Degenerative Disc Disorder


The bones of the spine, called vertebrae, are separated from one another by discs.  The discs serve as shock absorbers and serve to accommodate motion in the spine.  Spinal motion occurs in segments that include the disc, the vertebral bodies adjacent to the disc, spinal ligaments, facet joints and deep stabilizing muscles of the spine.

The Problem

Degenerative disc disorder involves weakening of one or more discs and can develop due to injury or to aging.  Age related changes begin to be seen in the discs in one’s 20s or 30s.  Recall that the soft, jelly-like core of the disc (nucleus) is mainly composed of water.  With aging, water content is lost and the disc becomes thinner and more stiff.  This changes the structural relationship between the nucleus and the firm outer rim of the disc (annulus).

Small tears appear in the annulus and can result in back pain.  These tears heal and scar over.  If repeated injuries to the low back occur, the process of repeated tearing and scar formation progressively weakens the outer disc wall and increases the risk of disc herniation.

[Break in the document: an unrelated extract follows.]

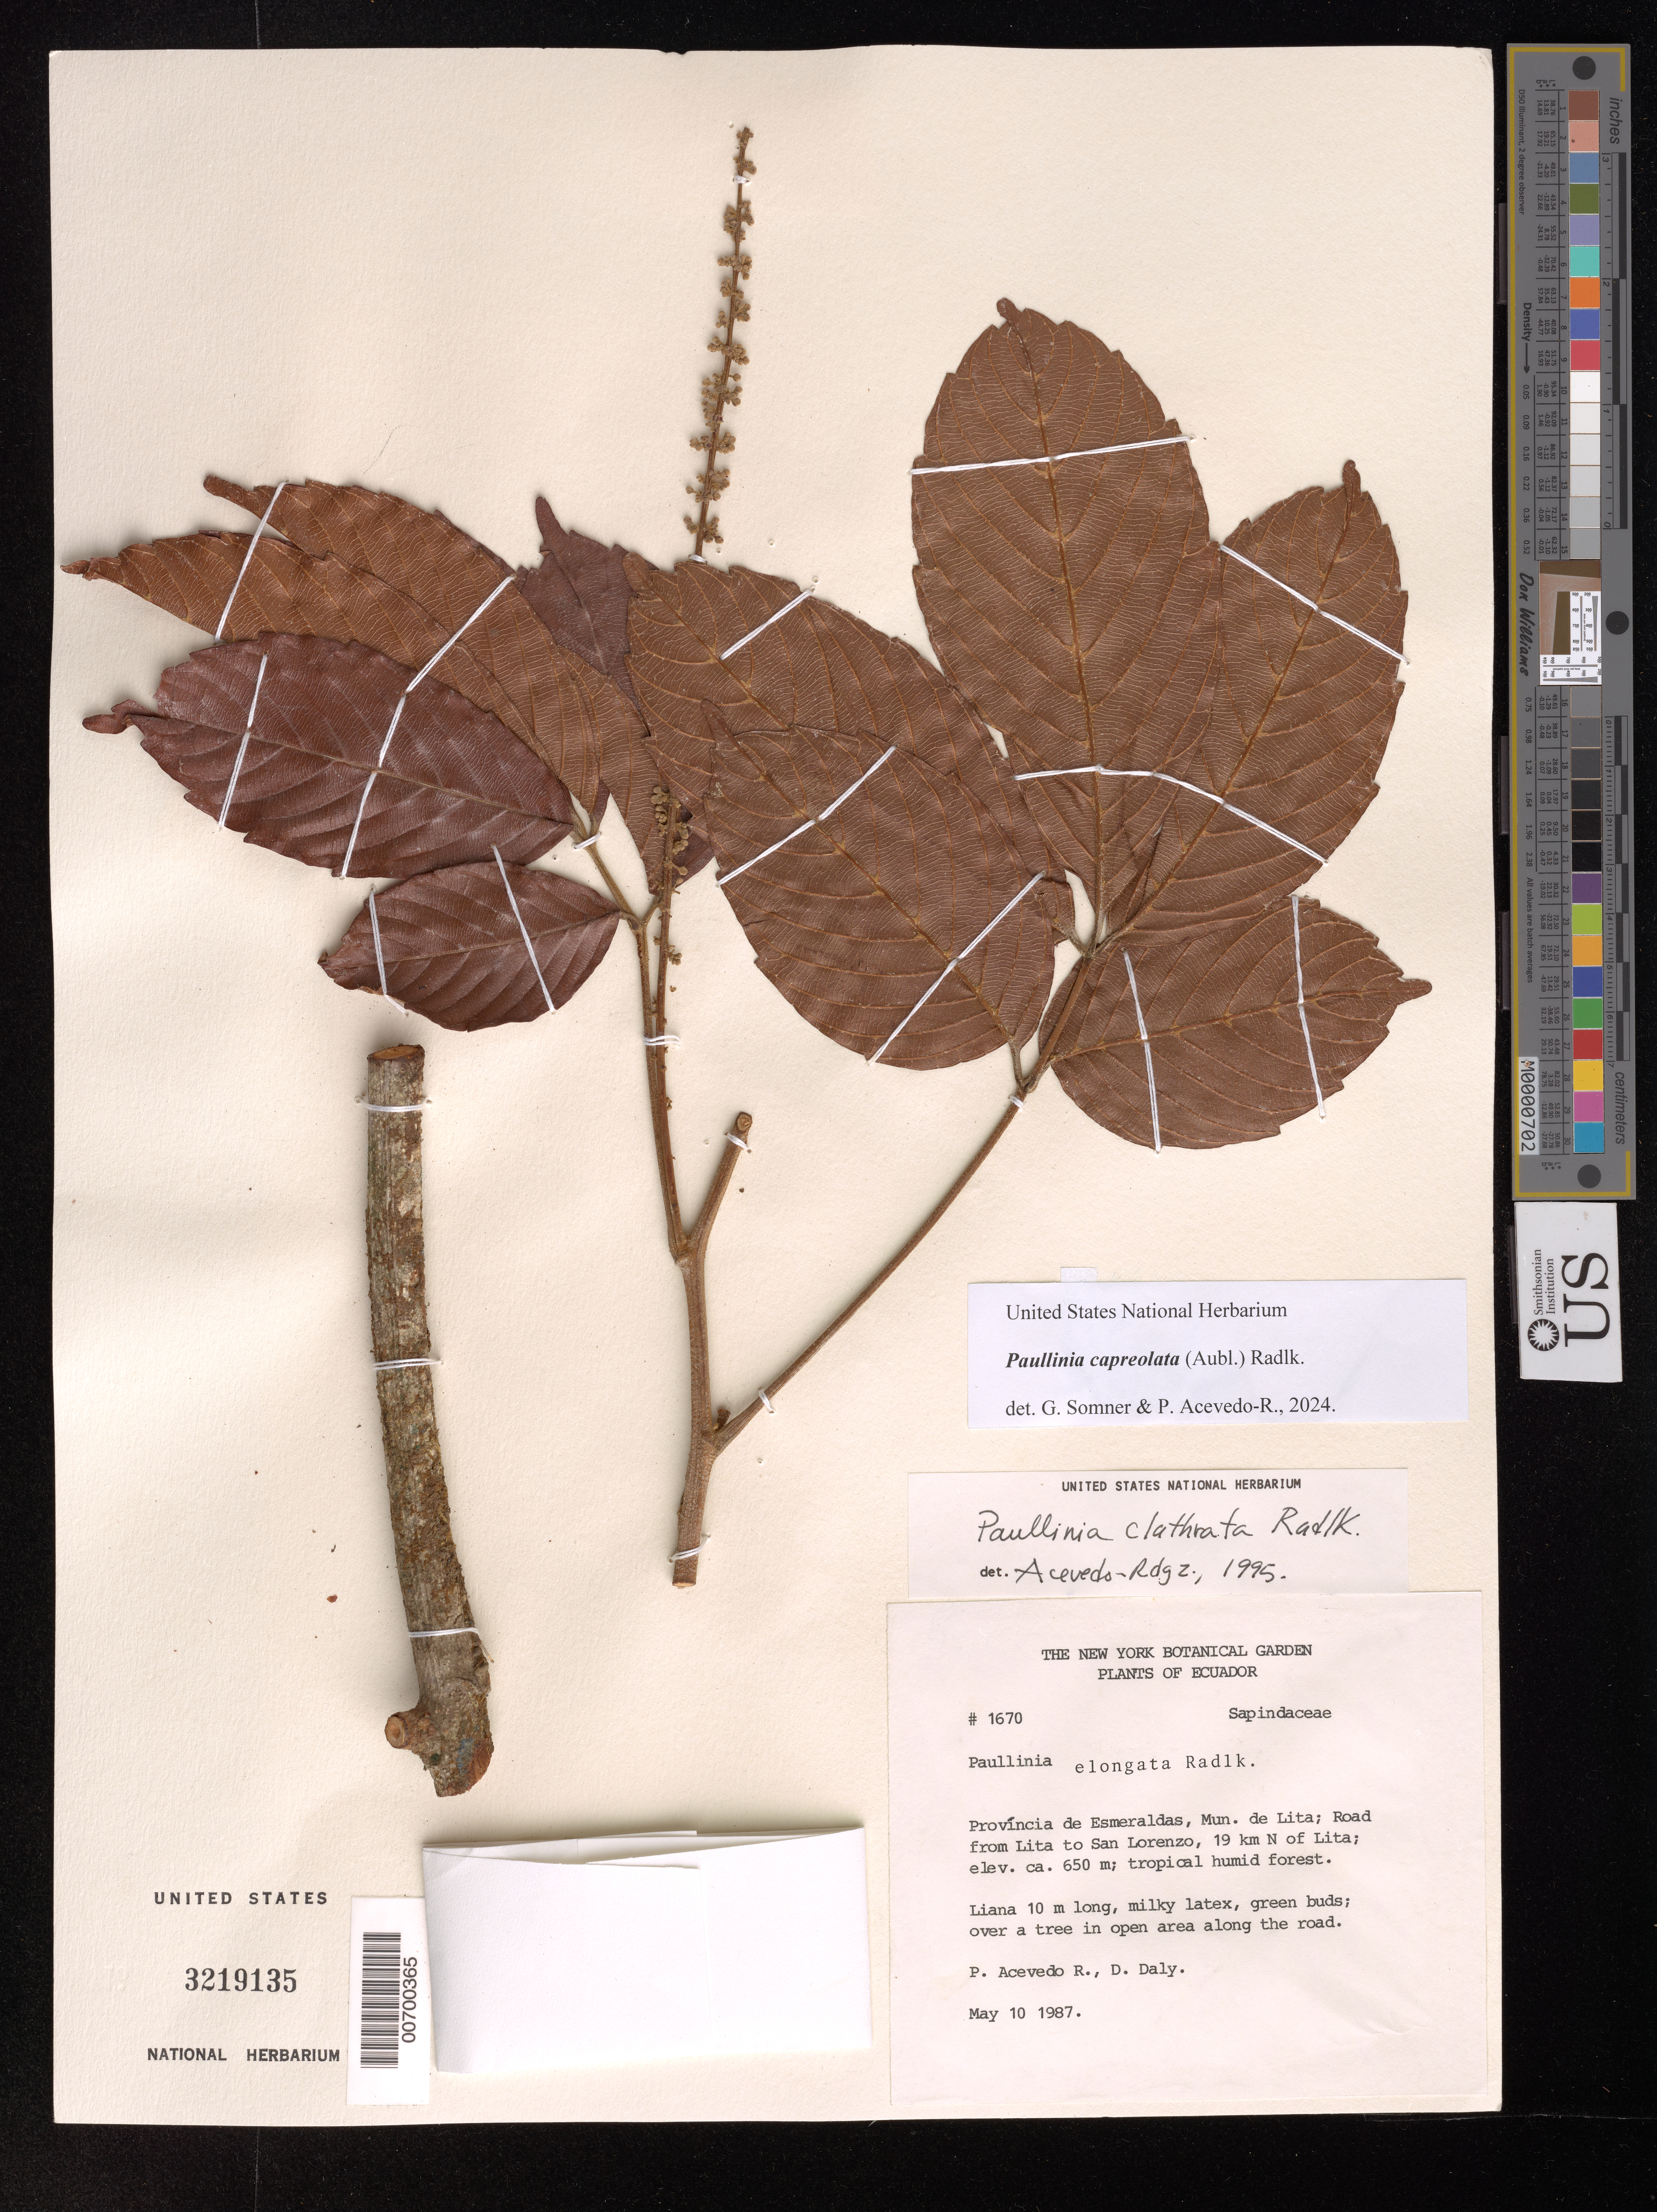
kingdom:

Thinning and stiffness in the discs also allows neighboring vertebrae to draw closer together and can lead to loosening of spinal ligaments and local instability.  This process changes the loading forces across the facet joints and can cause facet joint injury.  Pain from these joints can generate signals to the spinal cord that can lead to weakness and atrophy of deep stabilizing muscles of the spine.

Spurs can form along the edges of the vertebrae and along the facet joints.  These bone spurs may lead to narrowing of the central canal of the spine and nerve root canals, known as spinal stenosis.


Diagnosis begins with a thorough history and physical examination.  X-rays of the low back can indicate the presence of decreased disc space height and can provide a general indication of bone spur formation, but more advanced imaging, such as an MRI, is required to visualize the full extent of degenerative changes involving the disc, vertebral bodies, spinal ligaments and facet joints.


Treatment begins with methods to decrease pain and inflammation.  This may include ice, heat, pain medications or anti-inflammatories.  Additional treatment strategies depend on whether the degenerative disc changes have led to secondary problems, such as disc herniation, facet arthritis or spinal stenosis.  Please refer to those sections for general treatment strategies.

Once acute pain has been treated, it is important to direct attention to reconditioning and strengthening the stabilizing core muscles to restore more normal function to the back and to decrease the frequency and severity of future pain flares.